News – Archaeologists detect the historic Missouri home

News – Archaeologists detect the historic Missouri home

Springfield, Missouri-Missouri State University has announced that a team from the Center for Arcological Research (CAR) has located one of the early houses of Springfield on the McKinzie Town Sand site, causing it to be a moment of thought. The property was built in the 1830s by William Townund, which moved from Tennessee to Missouri in 1832, and by the mid -1850s, he lived on this land by enslaving his family and individuals. Although the previous excavations exposed the civil war buttons and other samples of the nineteenth century, the exact location of the original house was unknown until archaeologists detected a 10-foot-long part of the Interior Wall Foundation.
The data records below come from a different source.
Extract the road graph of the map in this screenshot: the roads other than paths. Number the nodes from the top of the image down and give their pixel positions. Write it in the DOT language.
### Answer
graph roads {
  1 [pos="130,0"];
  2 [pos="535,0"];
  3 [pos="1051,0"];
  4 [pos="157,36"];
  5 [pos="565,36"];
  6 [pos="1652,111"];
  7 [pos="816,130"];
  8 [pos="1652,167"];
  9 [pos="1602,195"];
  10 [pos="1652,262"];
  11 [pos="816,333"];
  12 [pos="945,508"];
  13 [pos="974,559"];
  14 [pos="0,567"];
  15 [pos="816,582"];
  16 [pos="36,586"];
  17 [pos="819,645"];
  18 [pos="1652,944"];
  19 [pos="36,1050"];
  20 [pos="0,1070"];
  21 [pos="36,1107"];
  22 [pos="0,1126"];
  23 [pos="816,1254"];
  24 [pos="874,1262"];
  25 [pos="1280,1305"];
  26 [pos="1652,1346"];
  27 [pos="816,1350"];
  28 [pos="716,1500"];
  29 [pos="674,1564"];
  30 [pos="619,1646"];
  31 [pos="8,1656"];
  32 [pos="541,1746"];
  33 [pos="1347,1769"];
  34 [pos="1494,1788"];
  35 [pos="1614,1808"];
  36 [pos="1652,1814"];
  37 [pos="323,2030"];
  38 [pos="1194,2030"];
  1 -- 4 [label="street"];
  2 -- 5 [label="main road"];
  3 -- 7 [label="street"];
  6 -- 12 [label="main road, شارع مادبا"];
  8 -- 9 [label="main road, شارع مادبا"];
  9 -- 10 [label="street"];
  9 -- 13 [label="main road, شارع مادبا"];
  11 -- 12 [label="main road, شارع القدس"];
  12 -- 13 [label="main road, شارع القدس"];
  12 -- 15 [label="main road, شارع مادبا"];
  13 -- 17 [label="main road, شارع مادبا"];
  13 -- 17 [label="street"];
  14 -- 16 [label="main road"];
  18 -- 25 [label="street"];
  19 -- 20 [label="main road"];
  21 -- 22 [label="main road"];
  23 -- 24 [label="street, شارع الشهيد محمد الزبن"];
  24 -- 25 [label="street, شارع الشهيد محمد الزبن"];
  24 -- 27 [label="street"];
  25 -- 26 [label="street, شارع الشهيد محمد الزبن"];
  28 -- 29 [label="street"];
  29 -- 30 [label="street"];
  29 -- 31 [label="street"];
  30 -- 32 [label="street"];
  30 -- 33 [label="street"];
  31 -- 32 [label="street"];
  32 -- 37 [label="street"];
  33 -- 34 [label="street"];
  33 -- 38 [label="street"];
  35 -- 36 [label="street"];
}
The spread of nails on the site showed that there were wooden floor boards in the building, and a layer of floor broom inside the house was revealed, including ash, ceramics and other debris that were likely to fall down from the floor to the floor. “That’s clean,” said Kevin Kapka Head, director of the car. “You really can’t find sites with so much retaining so much. It offers a glimpse of the daily life of life in the Spring Field.” The team is hoping that the future excavation on the site may also identify several outbuits and one of the region’s early heading cemeteries, which has been lost for more than a century. To read about an infamous wagon train that has come out freely, Missouri, in 1846, “Letter from California: a new look at the donor party.”